Maggie awoke the next morning, with full memories of who she and her companions were and how she got there, although she was still a little fuzzy on some of the facts. After Dr. Rorke could tell that her memories were returning, he allowed her to return with the group to their suite at the Dominion, although he wanted to check up on her to make sure she was remembering everything properly. He also required that she agree to talk to a psychiatrist to find out why she had memories of living on a parallel universe, while other authorities wanted to find out why she bore such a striking resemblance to someone else. Quinn has scheduled her first appointment for after the time when they were scheduled to slide. The mystery of the girl who thought she was from a parallel universe would just have to remain a mystery.
The gang walked through Golden Gate Park, as they prepared for the slide.
"Are you sure you want to slide out from here?" Quinn asked Maggie.

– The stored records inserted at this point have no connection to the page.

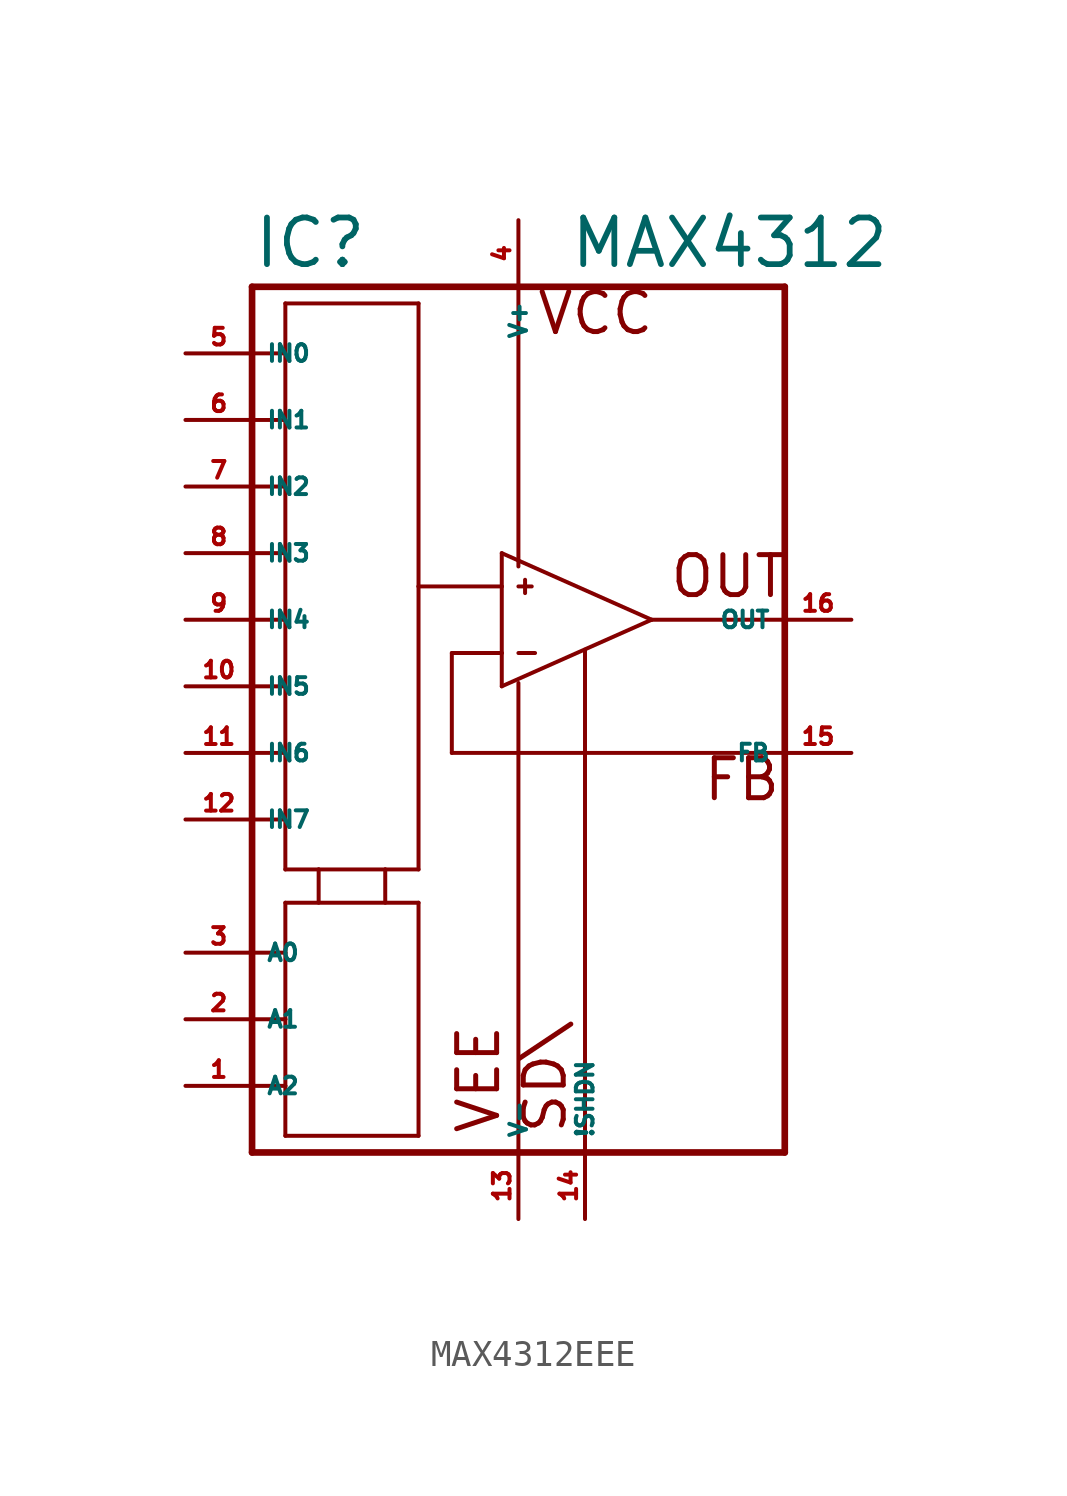
<source format=kicad_sym>
(kicad_symbol_lib
  (version 20220914)
  (generator Eagle2Kicad)
  (symbol "MAX4312EEE"
    (property "Reference" "IC"
      (at -10.16 5.715 0)
      (effects (font (size 1.778 1.778) (thickness 0.22)) (justify left bottom)))
    (property "Value" "MAX4312"
      (at 1.905 5.715 0)
      (effects (font (size 1.778 1.778) (thickness 0.22)) (justify left bottom)))
    (polyline
      (pts (xy 5.08 -7.62) (xy -0.635 -5.08))
      (stroke (width 0.152) (type default))
      (fill (type none)))
    (polyline
      (pts (xy -0.635 -5.08) (xy -0.635 -6.35))
      (stroke (width 0.152) (type default))
      (fill (type none)))
    (polyline
      (pts (xy -0.635 -6.35) (xy -0.635 -8.89))
      (stroke (width 0.152) (type default))
      (fill (type none)))
    (polyline
      (pts (xy -0.635 -8.89) (xy -0.635 -10.16))
      (stroke (width 0.152) (type default))
      (fill (type none)))
    (polyline
      (pts (xy -0.635 -10.16) (xy 5.08 -7.62))
      (stroke (width 0.152) (type default))
      (fill (type none)))
    (polyline
      (pts (xy -10.16 5.08) (xy -10.16 2.54))
      (stroke (width 0.254) (type default))
      (fill (type none)))
    (polyline
      (pts (xy -10.16 2.54) (xy -10.16 0))
      (stroke (width 0.254) (type default))
      (fill (type none)))
    (polyline
      (pts (xy -10.16 0) (xy -10.16 -2.54))
      (stroke (width 0.254) (type default))
      (fill (type none)))
    (polyline
      (pts (xy -10.16 -2.54) (xy -10.16 -5.08))
      (stroke (width 0.254) (type default))
      (fill (type none)))
    (polyline
      (pts (xy -10.16 -5.08) (xy -10.16 -7.62))
      (stroke (width 0.254) (type default))
      (fill (type none)))
    (polyline
      (pts (xy -10.16 -7.62) (xy -10.16 -10.16))
      (stroke (width 0.254) (type default))
      (fill (type none)))
    (polyline
      (pts (xy -10.16 -10.16) (xy -10.16 -12.7))
      (stroke (width 0.254) (type default))
      (fill (type none)))
    (polyline
      (pts (xy -10.16 -12.7) (xy -10.16 -15.24))
      (stroke (width 0.254) (type default))
      (fill (type none)))
    (polyline
      (pts (xy -10.16 -15.24) (xy -10.16 -20.32))
      (stroke (width 0.254) (type default))
      (fill (type none)))
    (polyline
      (pts (xy -10.16 -20.32) (xy -10.16 -22.86))
      (stroke (width 0.254) (type default))
      (fill (type none)))
    (polyline
      (pts (xy -10.16 -22.86) (xy -10.16 -25.4))
      (stroke (width 0.254) (type default))
      (fill (type none)))
    (polyline
      (pts (xy -10.16 -25.4) (xy -10.16 -27.94))
      (stroke (width 0.254) (type default))
      (fill (type none)))
    (polyline
      (pts (xy -10.16 -27.94) (xy 0 -27.94))
      (stroke (width 0.254) (type default))
      (fill (type none)))
    (polyline
      (pts (xy 0 -27.94) (xy 2.54 -27.94))
      (stroke (width 0.254) (type default))
      (fill (type none)))
    (polyline
      (pts (xy 2.54 -27.94) (xy 10.16 -27.94))
      (stroke (width 0.254) (type default))
      (fill (type none)))
    (polyline
      (pts (xy 10.16 -27.94) (xy 10.16 -12.7))
      (stroke (width 0.254) (type default))
      (fill (type none)))
    (polyline
      (pts (xy 10.16 -12.7) (xy 10.16 -7.62))
      (stroke (width 0.254) (type default))
      (fill (type none)))
    (polyline
      (pts (xy 10.16 -7.62) (xy 10.16 5.08))
      (stroke (width 0.254) (type default))
      (fill (type none)))
    (polyline
      (pts (xy 10.16 5.08) (xy 0 5.08))
      (stroke (width 0.254) (type default))
      (fill (type none)))
    (polyline
      (pts (xy 0 5.08) (xy -10.16 5.08))
      (stroke (width 0.254) (type default))
      (fill (type none)))
    (polyline
      (pts (xy -10.16 2.54) (xy -8.89 2.54))
      (stroke (width 0.152) (type default))
      (fill (type none)))
    (polyline
      (pts (xy -8.89 2.54) (xy -8.89 4.445))
      (stroke (width 0.152) (type default))
      (fill (type none)))
    (polyline
      (pts (xy -8.89 4.445) (xy -3.81 4.445))
      (stroke (width 0.152) (type default))
      (fill (type none)))
    (polyline
      (pts (xy -3.81 4.445) (xy -3.81 -6.35))
      (stroke (width 0.152) (type default))
      (fill (type none)))
    (polyline
      (pts (xy -3.81 -6.35) (xy -3.81 -17.145))
      (stroke (width 0.152) (type default))
      (fill (type none)))
    (polyline
      (pts (xy -3.81 -17.145) (xy -5.08 -17.145))
      (stroke (width 0.152) (type default))
      (fill (type none)))
    (polyline
      (pts (xy -5.08 -17.145) (xy -7.62 -17.145))
      (stroke (width 0.152) (type default))
      (fill (type none)))
    (polyline
      (pts (xy -7.62 -17.145) (xy -8.89 -17.145))
      (stroke (width 0.152) (type default))
      (fill (type none)))
    (polyline
      (pts (xy -8.89 -17.145) (xy -8.89 -15.24))
      (stroke (width 0.152) (type default))
      (fill (type none)))
    (polyline
      (pts (xy -8.89 -15.24) (xy -8.89 -12.7))
      (stroke (width 0.152) (type default))
      (fill (type none)))
    (polyline
      (pts (xy -8.89 -12.7) (xy -8.89 -10.16))
      (stroke (width 0.152) (type default))
      (fill (type none)))
    (polyline
      (pts (xy -8.89 -10.16) (xy -8.89 -7.62))
      (stroke (width 0.152) (type default))
      (fill (type none)))
    (polyline
      (pts (xy -8.89 -7.62) (xy -8.89 -5.08))
      (stroke (width 0.152) (type default))
      (fill (type none)))
    (polyline
      (pts (xy -8.89 -5.08) (xy -8.89 -2.54))
      (stroke (width 0.152) (type default))
      (fill (type none)))
    (polyline
      (pts (xy -8.89 -2.54) (xy -8.89 0))
      (stroke (width 0.152) (type default))
      (fill (type none)))
    (polyline
      (pts (xy -8.89 0) (xy -8.89 2.54))
      (stroke (width 0.152) (type default))
      (fill (type none)))
    (polyline
      (pts (xy -10.16 0) (xy -8.89 0))
      (stroke (width 0.152) (type default))
      (fill (type none)))
    (polyline
      (pts (xy 5.08 -7.62) (xy 10.16 -7.62))
      (stroke (width 0.152) (type default))
      (fill (type none)))
    (polyline
      (pts (xy 10.16 -12.7) (xy -2.54 -12.7))
      (stroke (width 0.152) (type default))
      (fill (type none)))
    (polyline
      (pts (xy -2.54 -12.7) (xy -2.54 -8.89))
      (stroke (width 0.152) (type default))
      (fill (type none)))
    (polyline
      (pts (xy -2.54 -8.89) (xy -0.635 -8.89))
      (stroke (width 0.152) (type default))
      (fill (type none)))
    (polyline
      (pts (xy -0.635 -6.35) (xy -3.81 -6.35))
      (stroke (width 0.152) (type default))
      (fill (type none)))
    (polyline
      (pts (xy 0 -8.89) (xy 0.635 -8.89))
      (stroke (width 0.152) (type default))
      (fill (type none)))
    (polyline
      (pts (xy 0 -6.35) (xy 0.508 -6.35))
      (stroke (width 0.152) (type default))
      (fill (type none)))
    (polyline
      (pts (xy 0.254 -6.096) (xy 0.254 -6.604))
      (stroke (width 0.152) (type default))
      (fill (type none)))
    (polyline
      (pts (xy 0 5.08) (xy 0 -5.588))
      (stroke (width 0.152) (type default))
      (fill (type none)))
    (polyline
      (pts (xy 0 -27.94) (xy 0 -10.033))
      (stroke (width 0.152) (type default))
      (fill (type none)))
    (polyline
      (pts (xy 2.54 -27.94) (xy 2.54 -8.763))
      (stroke (width 0.152) (type default))
      (fill (type none)))
    (polyline
      (pts (xy -10.16 -2.54) (xy -8.89 -2.54))
      (stroke (width 0.152) (type default))
      (fill (type none)))
    (polyline
      (pts (xy -10.16 -5.08) (xy -8.89 -5.08))
      (stroke (width 0.152) (type default))
      (fill (type none)))
    (polyline
      (pts (xy -10.16 -7.62) (xy -8.89 -7.62))
      (stroke (width 0.152) (type default))
      (fill (type none)))
    (polyline
      (pts (xy -10.16 -10.16) (xy -8.89 -10.16))
      (stroke (width 0.152) (type default))
      (fill (type none)))
    (polyline
      (pts (xy -10.16 -12.7) (xy -8.89 -12.7))
      (stroke (width 0.152) (type default))
      (fill (type none)))
    (polyline
      (pts (xy -10.16 -15.24) (xy -8.89 -15.24))
      (stroke (width 0.152) (type default))
      (fill (type none)))
    (polyline
      (pts (xy -5.08 -17.145) (xy -5.08 -18.415))
      (stroke (width 0.152) (type default))
      (fill (type none)))
    (polyline
      (pts (xy -7.62 -17.145) (xy -7.62 -18.415))
      (stroke (width 0.152) (type default))
      (fill (type none)))
    (polyline
      (pts (xy -8.89 -27.305) (xy -8.89 -25.4))
      (stroke (width 0.152) (type default))
      (fill (type none)))
    (polyline
      (pts (xy -8.89 -25.4) (xy -8.89 -22.86))
      (stroke (width 0.152) (type default))
      (fill (type none)))
    (polyline
      (pts (xy -8.89 -22.86) (xy -8.89 -20.32))
      (stroke (width 0.152) (type default))
      (fill (type none)))
    (polyline
      (pts (xy -8.89 -20.32) (xy -8.89 -18.415))
      (stroke (width 0.152) (type default))
      (fill (type none)))
    (polyline
      (pts (xy -8.89 -18.415) (xy -3.81 -18.415))
      (stroke (width 0.152) (type default))
      (fill (type none)))
    (polyline
      (pts (xy -3.81 -27.305) (xy -3.81 -18.415))
      (stroke (width 0.152) (type default))
      (fill (type none)))
    (polyline
      (pts (xy -3.81 -27.305) (xy -8.89 -27.305))
      (stroke (width 0.152) (type default))
      (fill (type none)))
    (polyline
      (pts (xy -10.16 -20.32) (xy -8.89 -20.32))
      (stroke (width 0.152) (type default))
      (fill (type none)))
    (polyline
      (pts (xy -10.16 -22.86) (xy -8.89 -22.86))
      (stroke (width 0.152) (type default))
      (fill (type none)))
    (polyline
      (pts (xy -10.16 -25.4) (xy -8.89 -25.4))
      (stroke (width 0.152) (type default))
      (fill (type none)))
    (text "VEE"
      (at -0.635 -27.305 900)
      (effects (font (size 1.524 1.524) (thickness 0.19)) (justify left bottom)))
    (text "FB"
      (at 6.985 -14.605 0)
      (effects (font (size 1.524 1.524) (thickness 0.19)) (justify left bottom)))
    (text "VCC"
      (at 0.635 3.175 0)
      (effects (font (size 1.524 1.524) (thickness 0.19)) (justify left bottom)))
    (text "OUT"
      (at 5.715 -6.858 0)
      (effects (font (size 1.524 1.524) (thickness 0.19)) (justify left bottom)))
    (text "SD\\"
      (at 1.905 -27.305 900)
      (effects (font (size 1.524 1.524) (thickness 0.19)) (justify left bottom)))
    (pin input line
      (at -12.7 0 0)
      (length 2.54)
      (name "IN1" (effects (font (size 0.635 0.635) (thickness 0.08)) (justify left bottom)))
      (number "6" (effects (font (size 0.635 0.635) (thickness 0.08)) (justify left bottom))))
    (pin input line
      (at -12.7 2.54 0)
      (length 2.54)
      (name "IN0" (effects (font (size 0.635 0.635) (thickness 0.08)) (justify left bottom)))
      (number "5" (effects (font (size 0.635 0.635) (thickness 0.08)) (justify left bottom))))
    (pin output line
      (at 12.7 -7.62 180)
      (length 2.54)
      (name "OUT" (effects (font (size 0.635 0.635) (thickness 0.08)) (justify left bottom)))
      (number "16" (effects (font (size 0.635 0.635) (thickness 0.08)) (justify left bottom))))
    (pin unspecified line
      (at 0 7.62 270)
      (length 2.54)
      (name "V+" (effects (font (size 0.635 0.635) (thickness 0.08)) (justify left bottom)))
      (number "4" (effects (font (size 0.635 0.635) (thickness 0.08)) (justify left bottom))))
    (pin unspecified line
      (at 0 -30.48 90)
      (length 2.54)
      (name "V-" (effects (font (size 0.635 0.635) (thickness 0.08)) (justify left bottom)))
      (number "13" (effects (font (size 0.635 0.635) (thickness 0.08)) (justify left bottom))))
    (pin unspecified line
      (at 12.7 -12.7 180)
      (length 2.54)
      (name "FB" (effects (font (size 0.635 0.635) (thickness 0.08)) (justify left bottom)))
      (number "15" (effects (font (size 0.635 0.635) (thickness 0.08)) (justify left bottom))))
    (pin input line
      (at -12.7 -20.32 0)
      (length 2.54)
      (name "A0" (effects (font (size 0.635 0.635) (thickness 0.08)) (justify left bottom)))
      (number "3" (effects (font (size 0.635 0.635) (thickness 0.08)) (justify left bottom))))
    (pin input line
      (at 2.54 -30.48 90)
      (length 2.54)
      (name "!SHDN" (effects (font (size 0.635 0.635) (thickness 0.08)) (justify left bottom)))
      (number "14" (effects (font (size 0.635 0.635) (thickness 0.08)) (justify left bottom))))
    (pin input line
      (at -12.7 -2.54 0)
      (length 2.54)
      (name "IN2" (effects (font (size 0.635 0.635) (thickness 0.08)) (justify left bottom)))
      (number "7" (effects (font (size 0.635 0.635) (thickness 0.08)) (justify left bottom))))
    (pin input line
      (at -12.7 -5.08 0)
      (length 2.54)
      (name "IN3" (effects (font (size 0.635 0.635) (thickness 0.08)) (justify left bottom)))
      (number "8" (effects (font (size 0.635 0.635) (thickness 0.08)) (justify left bottom))))
    (pin input line
      (at -12.7 -7.62 0)
      (length 2.54)
      (name "IN4" (effects (font (size 0.635 0.635) (thickness 0.08)) (justify left bottom)))
      (number "9" (effects (font (size 0.635 0.635) (thickness 0.08)) (justify left bottom))))
    (pin input line
      (at -12.7 -10.16 0)
      (length 2.54)
      (name "IN5" (effects (font (size 0.635 0.635) (thickness 0.08)) (justify left bottom)))
      (number "10" (effects (font (size 0.635 0.635) (thickness 0.08)) (justify left bottom))))
    (pin input line
      (at -12.7 -12.7 0)
      (length 2.54)
      (name "IN6" (effects (font (size 0.635 0.635) (thickness 0.08)) (justify left bottom)))
      (number "11" (effects (font (size 0.635 0.635) (thickness 0.08)) (justify left bottom))))
    (pin input line
      (at -12.7 -15.24 0)
      (length 2.54)
      (name "IN7" (effects (font (size 0.635 0.635) (thickness 0.08)) (justify left bottom)))
      (number "12" (effects (font (size 0.635 0.635) (thickness 0.08)) (justify left bottom))))
    (pin input line
      (at -12.7 -22.86 0)
      (length 2.54)
      (name "A1" (effects (font (size 0.635 0.635) (thickness 0.08)) (justify left bottom)))
      (number "2" (effects (font (size 0.635 0.635) (thickness 0.08)) (justify left bottom))))
    (pin input line
      (at -12.7 -25.4 0)
      (length 2.54)
      (name "A2" (effects (font (size 0.635 0.635) (thickness 0.08)) (justify left bottom)))
      (number "1" (effects (font (size 0.635 0.635) (thickness 0.08)) (justify left bottom))))))
</source>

"Sure," Maggie responded, "why not? I doubt it'll increase the chances that you'll land on your home world anyway. I see it as a symbolic thing."
"You know you can talk to us about any issue you might have."
"You've been saying that to me for the last several days. I get the message."
"You really gave us a scare when you ran off. What if we hadn't found you, or if there was no way to restore your memories?"
"Give the girl a break," Rembrandt cut in. "Nothing wrong with running off and having your own little side adventure. I used to do that all the time." The rest of the group smiled at this.
"But Q-Ball is right, girl," Rembrandt continued. "You can always come to us with anything. We're a team, and like it or not you're now part of it."
"I guess it wouldn't kill me to be more of a team player," Maggie said.
"No, it wouldn't," Wade added. Then she smiled at Maggie, who smiled back.
"Remember," Wade continued, "at the same time you lost your husband we lost a good friend too. We all have memories we'd like to forget. But we've always had each other. That's what's gotten us through everything, and allowed us to continue with the hope that one day we'll make it home. I think you'll find it much easier if you open up."
"Thanks," Maggie responded. "I'll try to remember that."
"Would you like to do the honors?" Quinn asked as he removed the timer from his coat.
"I'd be honored," Maggie replied, as she took the timer. She activated the device, and watched as blue light shot out of it, forming into a large blue vortex in the middle of Golden Gate Park. One by one they entered the vortex, sliding out as a team.
I'd like to start out by saying that this story was not meant to be an homage to the movie "Eternal Sunshine of the Spotless Mind." I came up with this story back in 1999, although I never shared the idea so I can't prove it. The fact that both stories feature pretty much the same technology (a procedure that can selectively alter memories) is just a coincidence, but I like to feel that the movie gives my story more legitimacy now that I know I'm not the only person to come up with this idea.
Anyway, my intention with this story was to give Maggie the type of character development that she was never given during season 3. Even when she did have a moment of character development, she was always back to her old self by the start of the next episode. I actually tried to give Maggie a chance during season 3 when everyone else hated her from the start, but the way she was always written made it so hard to defend her. During the real season 4 they made her much more likeable (in my opinion anyway) but we never got to see the character development that led to this. I can only hope that I succeeded in the goal of molding third season Maggie into someone who can develop into a likeable character.